## Exercise aim:
Write back each entry precisely as it is given.

===== Data records =====

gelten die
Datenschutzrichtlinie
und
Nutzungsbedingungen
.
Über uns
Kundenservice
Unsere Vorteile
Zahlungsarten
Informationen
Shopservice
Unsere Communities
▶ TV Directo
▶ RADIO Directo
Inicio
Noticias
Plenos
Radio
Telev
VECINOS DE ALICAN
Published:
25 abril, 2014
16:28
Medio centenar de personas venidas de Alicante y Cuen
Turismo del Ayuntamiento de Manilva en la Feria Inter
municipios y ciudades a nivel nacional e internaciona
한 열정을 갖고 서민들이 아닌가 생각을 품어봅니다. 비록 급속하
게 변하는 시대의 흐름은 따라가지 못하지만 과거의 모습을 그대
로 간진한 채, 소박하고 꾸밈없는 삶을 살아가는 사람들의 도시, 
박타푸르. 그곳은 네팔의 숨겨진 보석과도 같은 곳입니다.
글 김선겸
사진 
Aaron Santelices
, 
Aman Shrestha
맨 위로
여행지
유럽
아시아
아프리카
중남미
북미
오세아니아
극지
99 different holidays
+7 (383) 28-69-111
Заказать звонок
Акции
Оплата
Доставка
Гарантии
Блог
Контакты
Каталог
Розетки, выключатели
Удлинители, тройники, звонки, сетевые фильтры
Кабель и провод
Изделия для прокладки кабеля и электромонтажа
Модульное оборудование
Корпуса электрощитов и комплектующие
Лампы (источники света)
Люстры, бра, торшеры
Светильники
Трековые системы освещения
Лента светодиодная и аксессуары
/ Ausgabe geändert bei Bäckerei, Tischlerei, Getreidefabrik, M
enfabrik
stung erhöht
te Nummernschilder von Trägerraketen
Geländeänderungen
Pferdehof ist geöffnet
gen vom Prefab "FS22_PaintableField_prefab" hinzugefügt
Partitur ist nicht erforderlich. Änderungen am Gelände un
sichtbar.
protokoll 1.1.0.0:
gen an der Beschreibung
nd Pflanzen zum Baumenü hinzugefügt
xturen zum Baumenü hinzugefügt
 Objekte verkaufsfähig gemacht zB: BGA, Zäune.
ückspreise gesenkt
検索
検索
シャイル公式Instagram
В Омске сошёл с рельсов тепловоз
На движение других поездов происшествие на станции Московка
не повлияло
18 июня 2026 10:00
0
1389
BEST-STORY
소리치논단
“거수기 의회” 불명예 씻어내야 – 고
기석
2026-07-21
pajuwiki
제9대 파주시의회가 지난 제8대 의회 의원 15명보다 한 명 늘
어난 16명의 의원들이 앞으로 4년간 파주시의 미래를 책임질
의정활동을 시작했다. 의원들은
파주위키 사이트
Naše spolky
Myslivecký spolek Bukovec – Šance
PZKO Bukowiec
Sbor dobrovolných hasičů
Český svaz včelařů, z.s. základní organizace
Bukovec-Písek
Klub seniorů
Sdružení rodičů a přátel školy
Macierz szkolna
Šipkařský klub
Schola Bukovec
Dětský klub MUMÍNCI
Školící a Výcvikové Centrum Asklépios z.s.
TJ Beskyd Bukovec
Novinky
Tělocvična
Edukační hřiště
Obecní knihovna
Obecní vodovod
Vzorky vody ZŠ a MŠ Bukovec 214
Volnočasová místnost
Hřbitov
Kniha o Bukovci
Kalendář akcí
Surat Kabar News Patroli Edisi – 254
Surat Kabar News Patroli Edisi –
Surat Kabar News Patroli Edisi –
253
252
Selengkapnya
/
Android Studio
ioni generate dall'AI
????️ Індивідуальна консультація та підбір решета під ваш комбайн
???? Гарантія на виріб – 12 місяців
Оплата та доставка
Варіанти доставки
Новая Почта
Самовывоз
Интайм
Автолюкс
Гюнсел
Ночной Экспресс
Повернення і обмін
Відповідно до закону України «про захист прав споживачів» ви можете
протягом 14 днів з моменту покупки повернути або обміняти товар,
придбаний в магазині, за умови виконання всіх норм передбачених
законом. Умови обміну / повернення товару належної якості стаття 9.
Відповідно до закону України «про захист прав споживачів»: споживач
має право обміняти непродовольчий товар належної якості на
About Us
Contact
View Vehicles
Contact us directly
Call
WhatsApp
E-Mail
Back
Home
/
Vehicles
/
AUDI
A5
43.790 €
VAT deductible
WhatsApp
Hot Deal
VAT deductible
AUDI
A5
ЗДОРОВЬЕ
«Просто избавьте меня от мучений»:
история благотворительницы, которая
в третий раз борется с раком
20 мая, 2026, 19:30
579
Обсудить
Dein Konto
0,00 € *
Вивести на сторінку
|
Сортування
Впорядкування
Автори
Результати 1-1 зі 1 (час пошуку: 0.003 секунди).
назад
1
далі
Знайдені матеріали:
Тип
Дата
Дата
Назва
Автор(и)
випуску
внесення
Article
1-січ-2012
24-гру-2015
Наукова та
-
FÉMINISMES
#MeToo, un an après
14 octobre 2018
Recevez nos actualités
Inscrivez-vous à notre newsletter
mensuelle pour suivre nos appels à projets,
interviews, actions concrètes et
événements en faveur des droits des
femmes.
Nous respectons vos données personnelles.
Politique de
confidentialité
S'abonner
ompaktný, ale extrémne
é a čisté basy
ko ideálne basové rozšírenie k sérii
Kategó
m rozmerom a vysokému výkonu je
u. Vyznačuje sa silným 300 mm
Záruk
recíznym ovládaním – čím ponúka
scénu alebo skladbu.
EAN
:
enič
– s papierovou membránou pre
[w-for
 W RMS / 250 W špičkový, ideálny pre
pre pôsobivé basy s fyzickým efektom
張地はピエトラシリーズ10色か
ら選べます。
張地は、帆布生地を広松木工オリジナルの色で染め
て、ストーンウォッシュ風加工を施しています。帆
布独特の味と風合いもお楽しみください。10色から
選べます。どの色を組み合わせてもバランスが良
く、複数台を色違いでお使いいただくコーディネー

=====

## Written reply:
gelten die
Datenschutzrichtlinie
und
Nutzungsbedingungen
.
Über uns
Kundenservice
Unsere Vorteile
Zahlungsarten
Informationen
Shopservice
Unsere Communities
▶ TV Directo
▶ RADIO Directo
Inicio
Noticias
Plenos
Radio
Telev
VECINOS DE ALICAN
Published:
25 abril, 2014
16:28
Medio centenar de personas venidas de Alicante y Cuen
Turismo del Ayuntamiento de Manilva en la Feria Inter
municipios y ciudades a nivel nacional e internaciona
한 열정을 갖고 서민들이 아닌가 생각을 품어봅니다. 비록 급속하
게 변하는 시대의 흐름은 따라가지 못하지만 과거의 모습을 그대
로 간진한 채, 소박하고 꾸밈없는 삶을 살아가는 사람들의 도시, 
박타푸르. 그곳은 네팔의 숨겨진 보석과도 같은 곳입니다.
글 김선겸
사진 
Aaron Santelices
, 
Aman Shrestha
맨 위로
여행지
유럽
아시아
아프리카
중남미
북미
오세아니아
극지
99 different holidays
+7 (383) 28-69-111
Заказать звонок
Акции
Оплата
Доставка
Гарантии
Блог
Контакты
Каталог
Розетки, выключатели
Удлинители, тройники, звонки, сетевые фильтры
Кабель и провод
Изделия для прокладки кабеля и электромонтажа
Модульное оборудование
Корпуса электрощитов и комплектующие
Лампы (источники света)
Люстры, бра, торшеры
Светильники
Трековые системы освещения
Лента светодиодная и аксессуары
/ Ausgabe geändert bei Bäckerei, Tischlerei, Getreidefabrik, M
enfabrik
stung erhöht
te Nummernschilder von Trägerraketen
Geländeänderungen
Pferdehof ist geöffnet
gen vom Prefab "FS22_PaintableField_prefab" hinzugefügt
Partitur ist nicht erforderlich. Änderungen am Gelände un
sichtbar.
protokoll 1.1.0.0:
gen an der Beschreibung
nd Pflanzen zum Baumenü hinzugefügt
xturen zum Baumenü hinzugefügt
 Objekte verkaufsfähig gemacht zB: BGA, Zäune.
ückspreise gesenkt
検索
検索
シャイル公式Instagram
В Омске сошёл с рельсов тепловоз
На движение других поездов происшествие на станции Московка
не повлияло
18 июня 2026 10:00
0
1389
BEST-STORY
소리치논단
“거수기 의회” 불명예 씻어내야 – 고
기석
2026-07-21
pajuwiki
제9대 파주시의회가 지난 제8대 의회 의원 15명보다 한 명 늘
어난 16명의 의원들이 앞으로 4년간 파주시의 미래를 책임질
의정활동을 시작했다. 의원들은
파주위키 사이트
Naše spolky
Myslivecký spolek Bukovec – Šance
PZKO Bukowiec
Sbor dobrovolných hasičů
Český svaz včelařů, z.s. základní organizace
Bukovec-Písek
Klub seniorů
Sdružení rodičů a přátel školy
Macierz szkolna
Šipkařský klub
Schola Bukovec
Dětský klub MUMÍNCI
Školící a Výcvikové Centrum Asklépios z.s.
TJ Beskyd Bukovec
Novinky
Tělocvična
Edukační hřiště
Obecní knihovna
Obecní vodovod
Vzorky vody ZŠ a MŠ Bukovec 214
Volnočasová místnost
Hřbitov
Kniha o Bukovci
Kalendář akcí
Surat Kabar News Patroli Edisi – 254
Surat Kabar News Patroli Edisi –
Surat Kabar News Patroli Edisi –
253
252
Selengkapnya
/
Android Studio
ioni generate dall'AI
????️ Індивідуальна консультація та підбір решета під ваш комбайн
???? Гарантія на виріб – 12 місяців
Оплата та доставка
Варіанти доставки
Новая Почта
Самовывоз
Интайм
Автолюкс
Гюнсел
Ночной Экспресс
Повернення і обмін
Відповідно до закону України «про захист прав споживачів» ви можете
протягом 14 днів з моменту покупки повернути або обміняти товар,
придбаний в магазині, за умови виконання всіх норм передбачених
законом. Умови обміну / повернення товару належної якості стаття 9.
Відповідно до закону України «про захист прав споживачів»: споживач
має право обміняти непродовольчий товар належної якості на
About Us
Contact
View Vehicles
Contact us directly
Call
WhatsApp
E-Mail
Back
Home
/
Vehicles
/
AUDI
A5
43.790 €
VAT deductible
WhatsApp
Hot Deal
VAT deductible
AUDI
A5
ЗДОРОВЬЕ
«Просто избавьте меня от мучений»:
история благотворительницы, которая
в третий раз борется с раком
20 мая, 2026, 19:30
579
Обсудить
Dein Konto
0,00 € *
Вивести на сторінку
|
Сортування
Впорядкування
Автори
Результати 1-1 зі 1 (час пошуку: 0.003 секунди).
назад
1
далі
Знайдені матеріали:
Тип
Дата
Дата
Назва
Автор(и)
випуску
внесення
Article
1-січ-2012
24-гру-2015
Наукова та
-
FÉMINISMES
#MeToo, un an après
14 octobre 2018
Recevez nos actualités
Inscrivez-vous à notre newsletter
mensuelle pour suivre nos appels à projets,
interviews, actions concrètes et
événements en faveur des droits des
femmes.
Nous respectons vos données personnelles.
Politique de
confidentialité
S'abonner
ompaktný, ale extrémne
é a čisté basy
ko ideálne basové rozšírenie k sérii
Kategó
m rozmerom a vysokému výkonu je
u. Vyznačuje sa silným 300 mm
Záruk
recíznym ovládaním – čím ponúka
scénu alebo skladbu.
EAN
:
enič
– s papierovou membránou pre
[w-for
 W RMS / 250 W špičkový, ideálny pre
pre pôsobivé basy s fyzickým efektom
張地はピエトラシリーズ10色か
ら選べます。
張地は、帆布生地を広松木工オリジナルの色で染め
て、ストーンウォッシュ風加工を施しています。帆
布独特の味と風合いもお楽しみください。10色から
選べます。どの色を組み合わせてもバランスが良
く、複数台を色違いでお使いいただくコーディネー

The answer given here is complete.